Hey — remember the 80's? If you don't, well, that's when Boston city planners started the ball rolling on the massive infrastructure project that came to be called the "Big Dig" — an ambitious effort to reroute I-93 through a tunnel under the city, and to link downtown Boston with Logan Airport through another tunnel. "The Big Dig was the most expensive highway project in the US," Wikipedia records, "and was plagued by escalating costs, scheduling overruns, leaks, design flaws, charges of poor execution and use of substandard materials, criminal arrests, and one death.The project was originally scheduled to be completed in 1998 at an estimated cost of $2.8 billion (in 1982 dollars, US$6.0 billion adjusted for inflation as of 2006).

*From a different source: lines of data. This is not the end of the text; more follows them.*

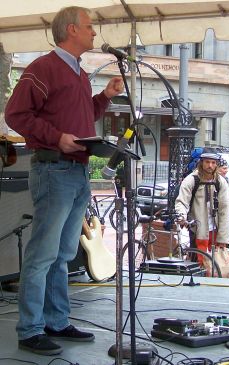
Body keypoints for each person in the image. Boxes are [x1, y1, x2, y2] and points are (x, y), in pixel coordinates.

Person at [5, 6, 124, 356]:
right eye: (89, 27)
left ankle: (57, 320)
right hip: (55, 169)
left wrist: (104, 98)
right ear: (71, 29)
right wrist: (56, 138)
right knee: (43, 254)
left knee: (63, 254)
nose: (94, 33)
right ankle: (30, 328)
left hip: (76, 171)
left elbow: (81, 116)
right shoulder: (43, 68)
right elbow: (15, 114)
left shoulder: (78, 73)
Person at [175, 153, 229, 265]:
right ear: (201, 162)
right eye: (207, 162)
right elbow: (182, 201)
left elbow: (224, 209)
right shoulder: (191, 179)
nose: (210, 165)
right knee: (199, 262)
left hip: (215, 229)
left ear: (216, 165)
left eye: (213, 163)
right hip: (198, 228)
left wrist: (223, 237)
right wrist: (181, 216)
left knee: (215, 264)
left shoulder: (220, 182)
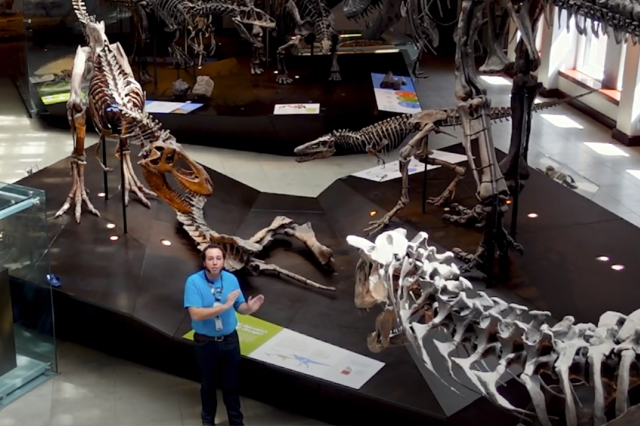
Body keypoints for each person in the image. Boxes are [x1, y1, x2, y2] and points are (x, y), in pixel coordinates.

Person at [184, 243, 265, 426]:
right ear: (204, 262)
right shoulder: (193, 282)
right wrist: (224, 306)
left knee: (231, 384)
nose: (215, 262)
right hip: (206, 343)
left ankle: (236, 422)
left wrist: (249, 309)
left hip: (229, 340)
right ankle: (207, 421)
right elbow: (195, 313)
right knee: (208, 385)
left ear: (223, 262)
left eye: (218, 258)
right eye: (210, 259)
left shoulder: (231, 280)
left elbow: (240, 307)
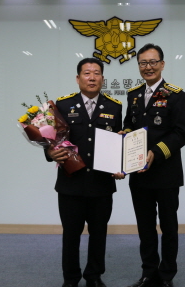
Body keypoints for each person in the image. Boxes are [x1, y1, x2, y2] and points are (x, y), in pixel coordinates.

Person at [46, 57, 124, 287]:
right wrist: (50, 153)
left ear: (103, 78)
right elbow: (51, 140)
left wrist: (122, 166)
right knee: (71, 234)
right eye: (87, 73)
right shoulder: (63, 105)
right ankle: (70, 278)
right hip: (71, 183)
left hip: (101, 184)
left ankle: (94, 276)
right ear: (78, 78)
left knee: (99, 234)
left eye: (97, 73)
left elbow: (119, 141)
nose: (92, 78)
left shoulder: (114, 106)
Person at [122, 44, 185, 287]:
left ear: (162, 64)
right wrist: (124, 135)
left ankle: (167, 275)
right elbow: (129, 124)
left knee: (169, 227)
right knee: (145, 227)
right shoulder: (133, 95)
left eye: (153, 62)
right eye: (143, 63)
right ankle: (149, 273)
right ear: (138, 66)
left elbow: (181, 133)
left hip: (166, 173)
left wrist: (156, 152)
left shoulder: (177, 95)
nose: (148, 67)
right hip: (139, 174)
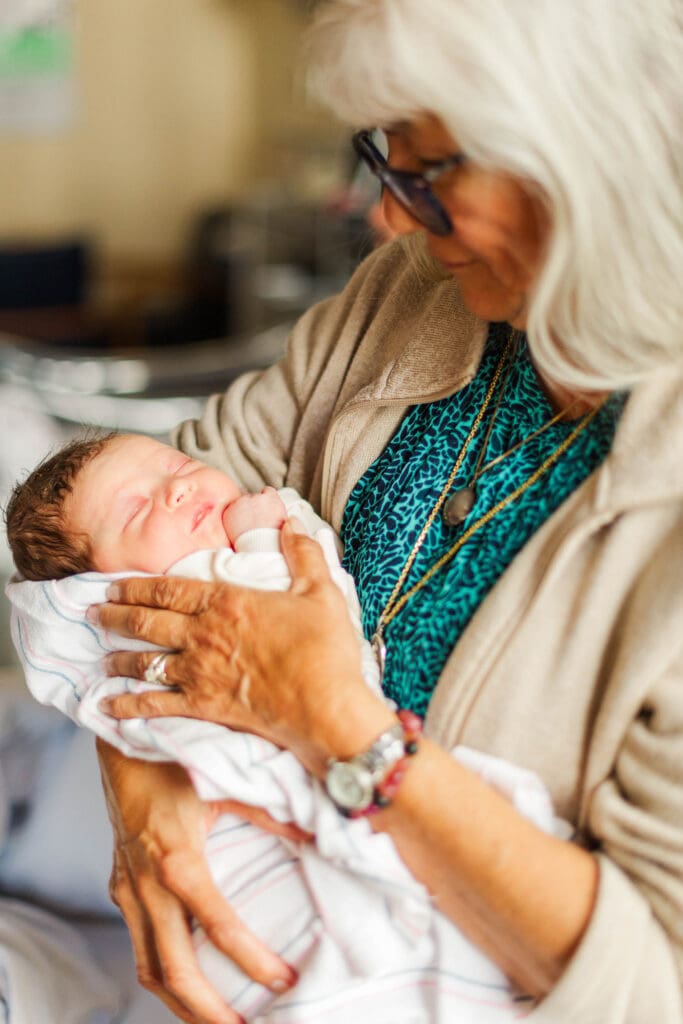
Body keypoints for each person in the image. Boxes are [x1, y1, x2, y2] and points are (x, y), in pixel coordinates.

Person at [53, 1, 683, 1022]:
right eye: (379, 155)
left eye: (422, 173)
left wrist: (340, 727)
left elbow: (654, 981)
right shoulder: (410, 292)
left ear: (582, 153)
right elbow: (140, 528)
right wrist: (149, 778)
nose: (386, 216)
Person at [6, 431, 561, 1023]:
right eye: (137, 507)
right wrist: (260, 533)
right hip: (250, 845)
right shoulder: (186, 588)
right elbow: (265, 590)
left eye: (180, 467)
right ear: (94, 587)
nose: (177, 490)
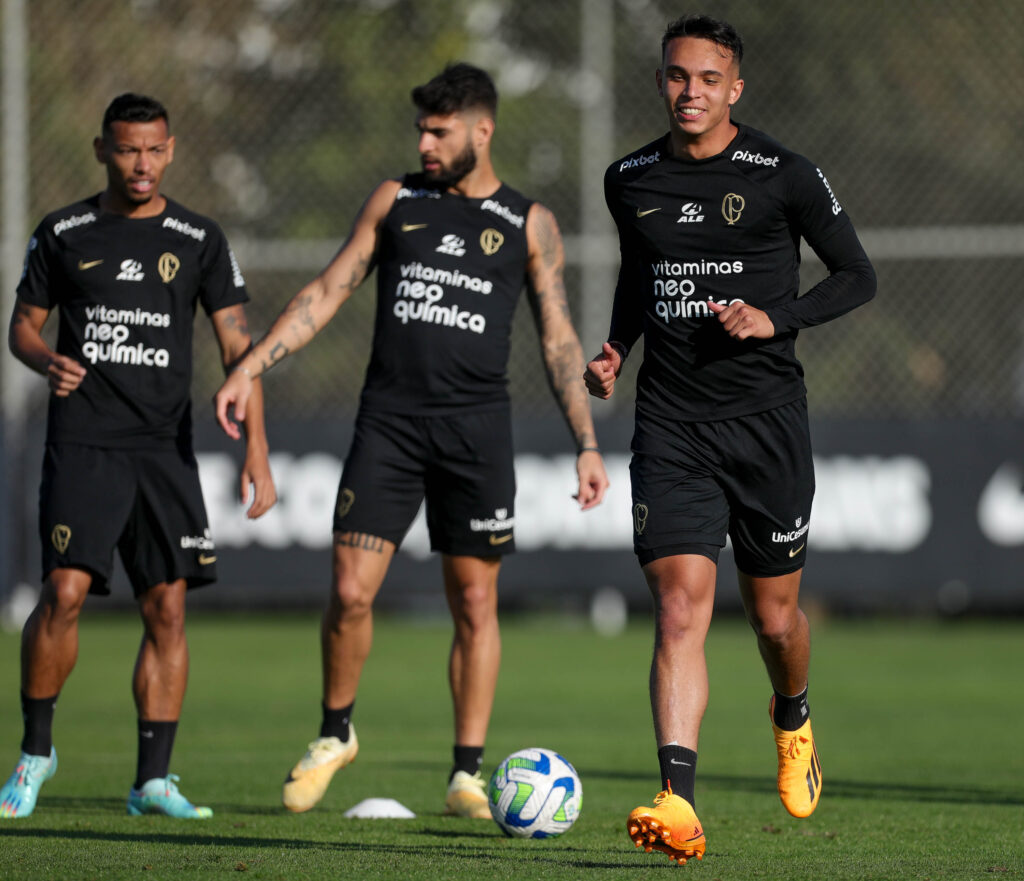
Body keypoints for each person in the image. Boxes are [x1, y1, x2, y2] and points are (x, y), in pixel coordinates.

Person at [214, 62, 609, 817]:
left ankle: (467, 771)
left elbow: (558, 339)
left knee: (473, 601)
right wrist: (249, 368)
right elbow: (326, 291)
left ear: (481, 131)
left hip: (476, 433)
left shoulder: (529, 222)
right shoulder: (397, 201)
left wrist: (586, 442)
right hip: (389, 426)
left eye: (440, 130)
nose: (425, 142)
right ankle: (334, 732)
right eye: (420, 129)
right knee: (348, 590)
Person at [584, 15, 876, 864]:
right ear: (663, 80)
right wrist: (615, 348)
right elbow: (644, 274)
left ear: (734, 88)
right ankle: (678, 798)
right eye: (678, 76)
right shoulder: (627, 177)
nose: (690, 92)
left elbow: (858, 275)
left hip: (767, 424)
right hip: (671, 424)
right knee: (679, 610)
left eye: (708, 79)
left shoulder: (784, 174)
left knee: (776, 618)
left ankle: (793, 715)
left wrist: (775, 317)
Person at [0, 93, 276, 820]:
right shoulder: (63, 232)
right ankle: (34, 753)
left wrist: (259, 453)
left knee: (168, 608)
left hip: (164, 448)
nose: (142, 163)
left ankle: (152, 779)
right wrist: (44, 361)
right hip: (84, 441)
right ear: (102, 151)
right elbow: (22, 328)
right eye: (127, 149)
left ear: (172, 149)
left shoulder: (199, 238)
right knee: (61, 594)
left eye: (154, 149)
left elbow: (239, 351)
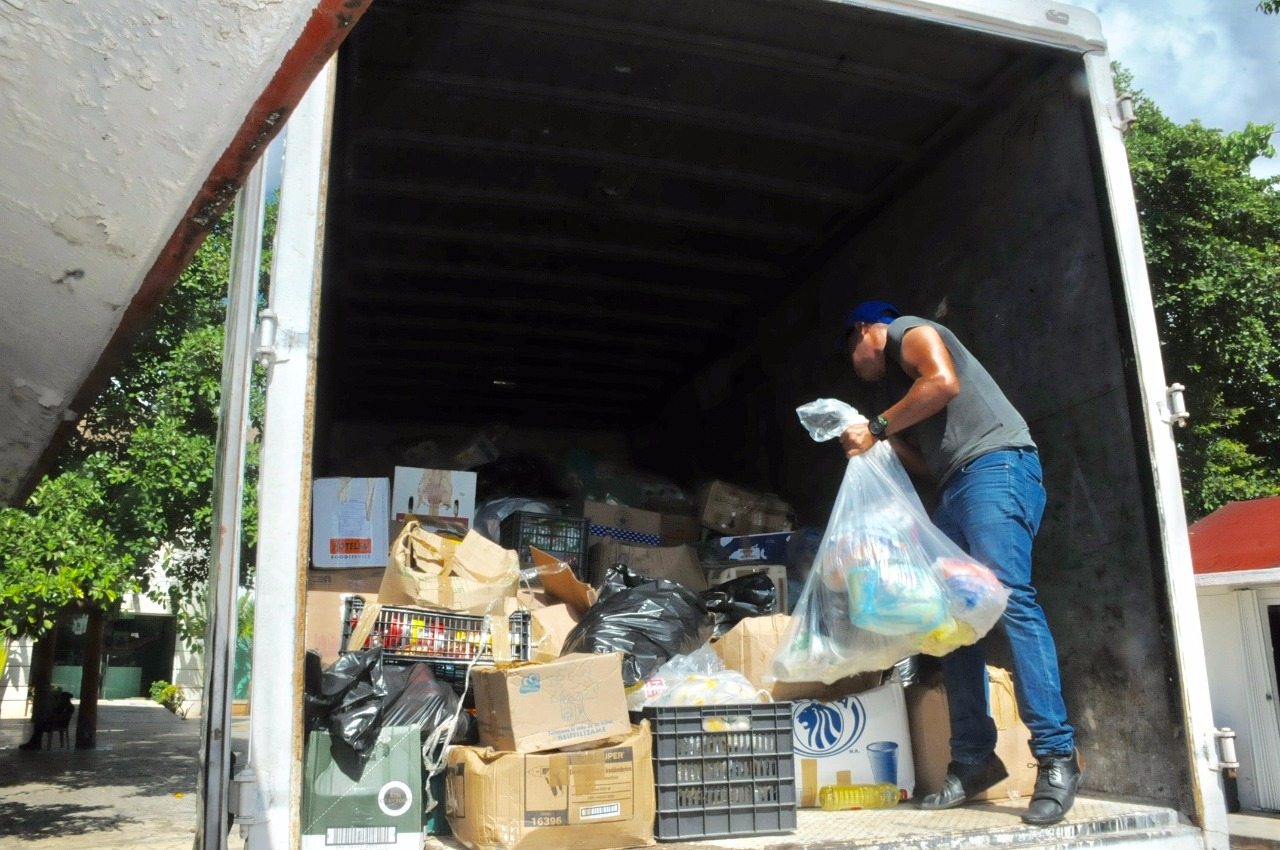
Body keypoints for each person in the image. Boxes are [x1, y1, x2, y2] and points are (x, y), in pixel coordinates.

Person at [839, 299, 1081, 826]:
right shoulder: (906, 395)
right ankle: (973, 760)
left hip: (996, 467)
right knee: (950, 621)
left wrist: (877, 426)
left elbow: (943, 382)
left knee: (1010, 598)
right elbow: (928, 466)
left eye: (851, 353)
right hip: (956, 486)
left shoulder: (908, 332)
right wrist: (882, 442)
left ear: (864, 330)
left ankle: (1057, 756)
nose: (856, 367)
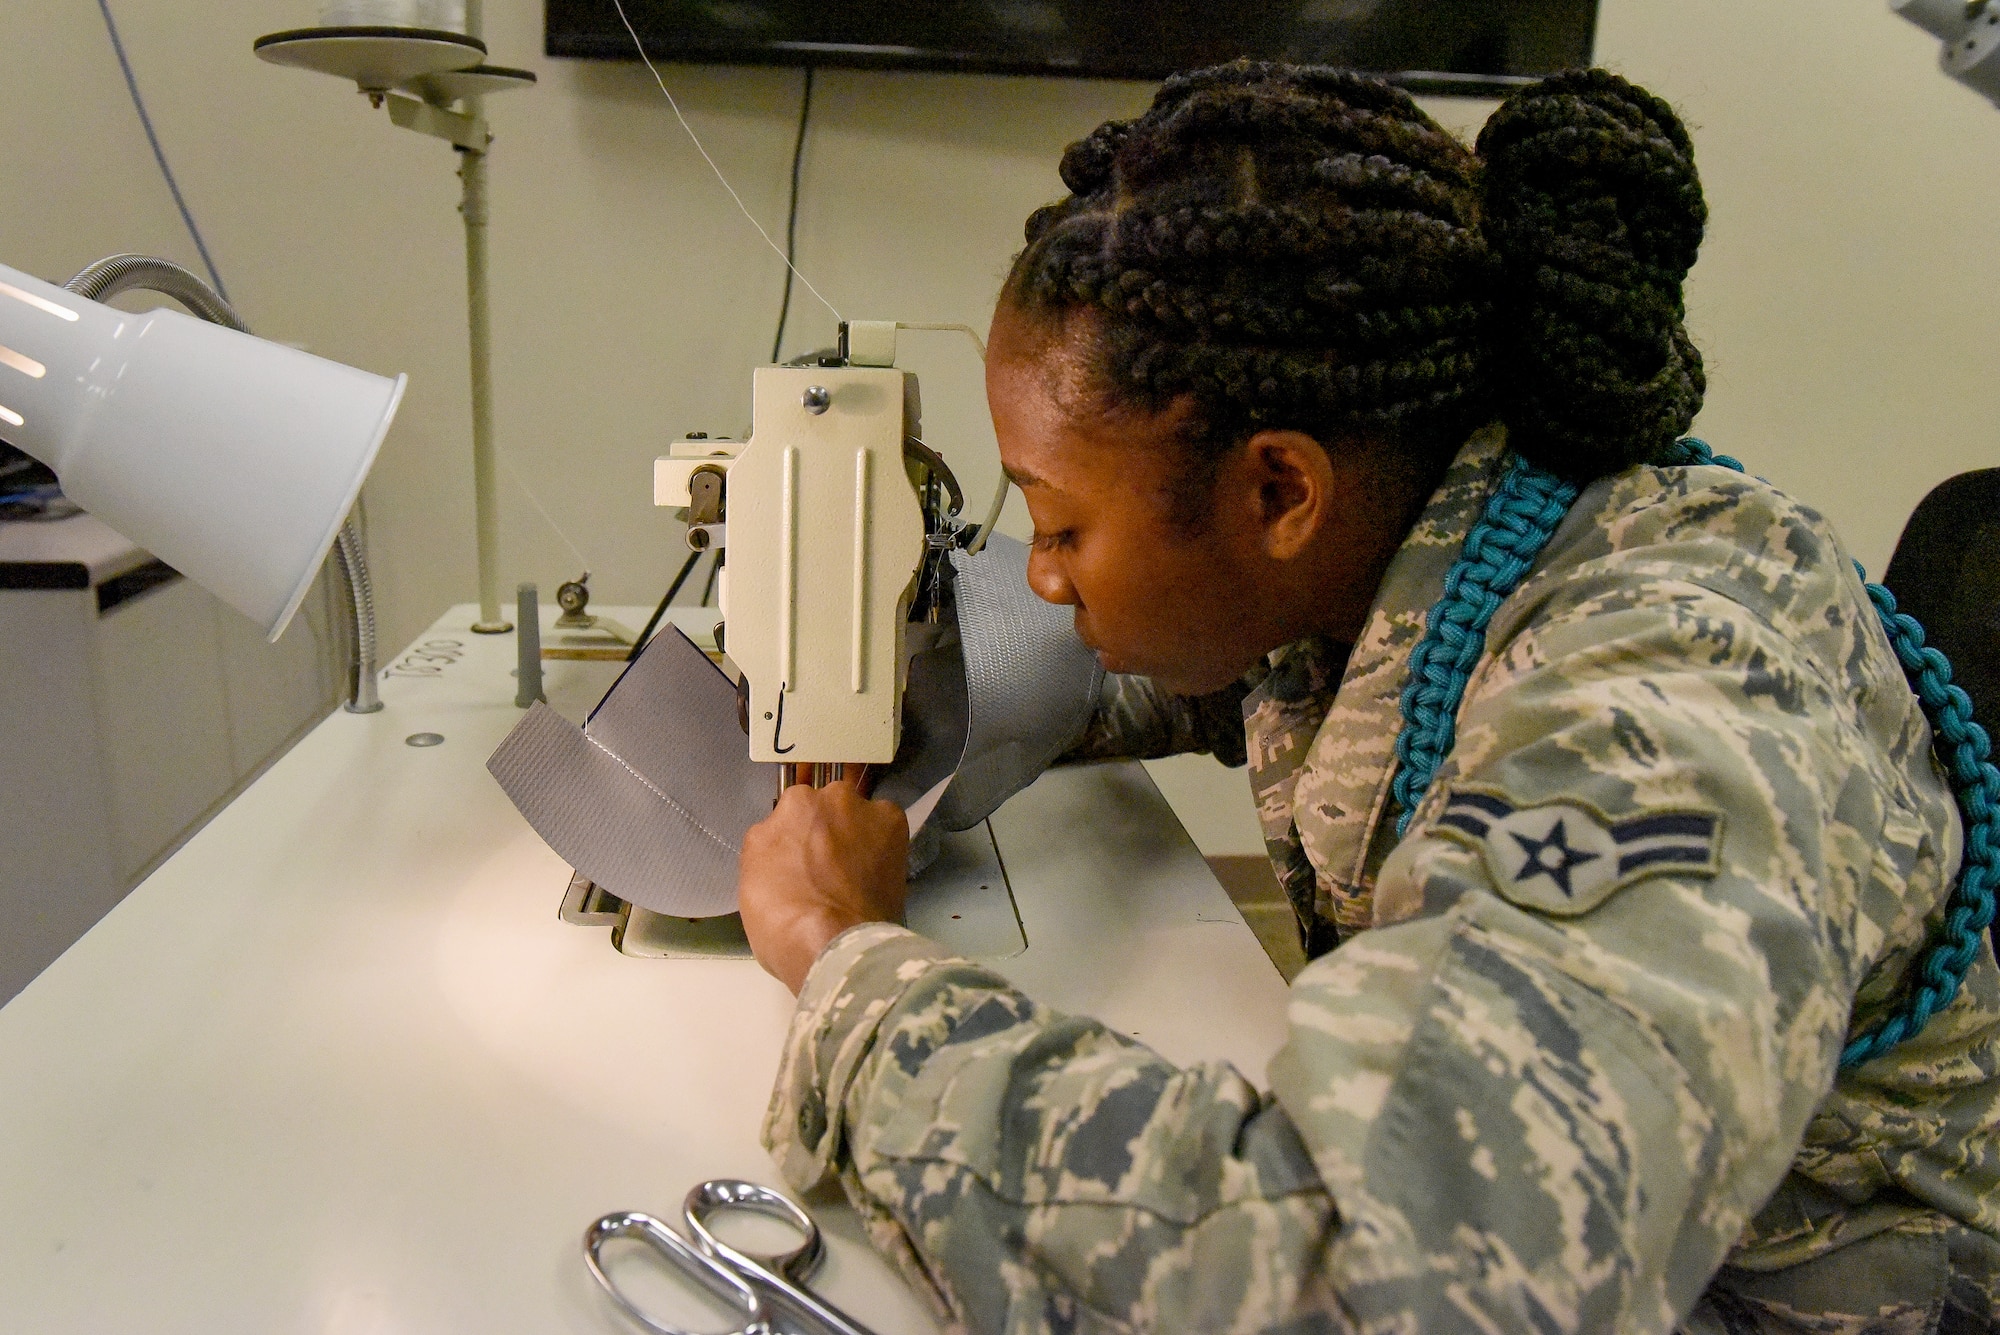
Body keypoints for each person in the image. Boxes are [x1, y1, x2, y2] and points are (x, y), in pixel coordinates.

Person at [735, 63, 2000, 1331]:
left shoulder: (1658, 705)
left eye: (1060, 524)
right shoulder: (1415, 520)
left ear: (1277, 493)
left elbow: (1387, 1271)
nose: (1044, 574)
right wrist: (903, 698)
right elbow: (1206, 669)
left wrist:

However, the project was completed only in December 2007, at a cost of over $14.6 billion ($8.08 billion in 1982 dollars, meaning a cost overrun of about 190%) as of 2006. The Boston Globe estimated that the project will ultimately cost $22 billion, including interest, and that it will not be paid off until 2038." See Wikipedia, "Big Dig," by various authors (footnotes omitted).
Why bring all this up now? Well, Boston needs some other infrastructure upgrades, and the city (and state) are operating under budget constraints at least partially caused by overspending on the Big Dig. Among other things, city planners would like to extend and upgrade the Green Line, notoriously the slowest and least predictable of the MTA's subway and trolley routes, and extend the line into areas currently unserved by trains. And with money short for that kind of thing, it's a problem that the price tag on that idea appears to be rising already. Public broadcaster WBUR has a report (see: Ballooning Cost Throws Future Of Green Line Extension Into Question," by Andy Metzger).
Reports WBUR: "Recently estimated at about $2 billion — which doesn’t include the cost of financing — the full cost of adding seven new trolley stations in East Cambridge, Somerville and Medford could wind up as much as $1 billion over budget, MBTA Interim General Manager Frank DePaola told reporters on Monday. Officials who briefed the MBTA’s Fiscal and Management Control Board on Monday afternoon are now looking to renegotiate with the contractor and alter the plans."
Said Transportation Secretary Stephanie Pollack: “Everything’s on the table, and everything includes cancelling the project, but that’s not where we want to go, but we need a project we can afford to build.”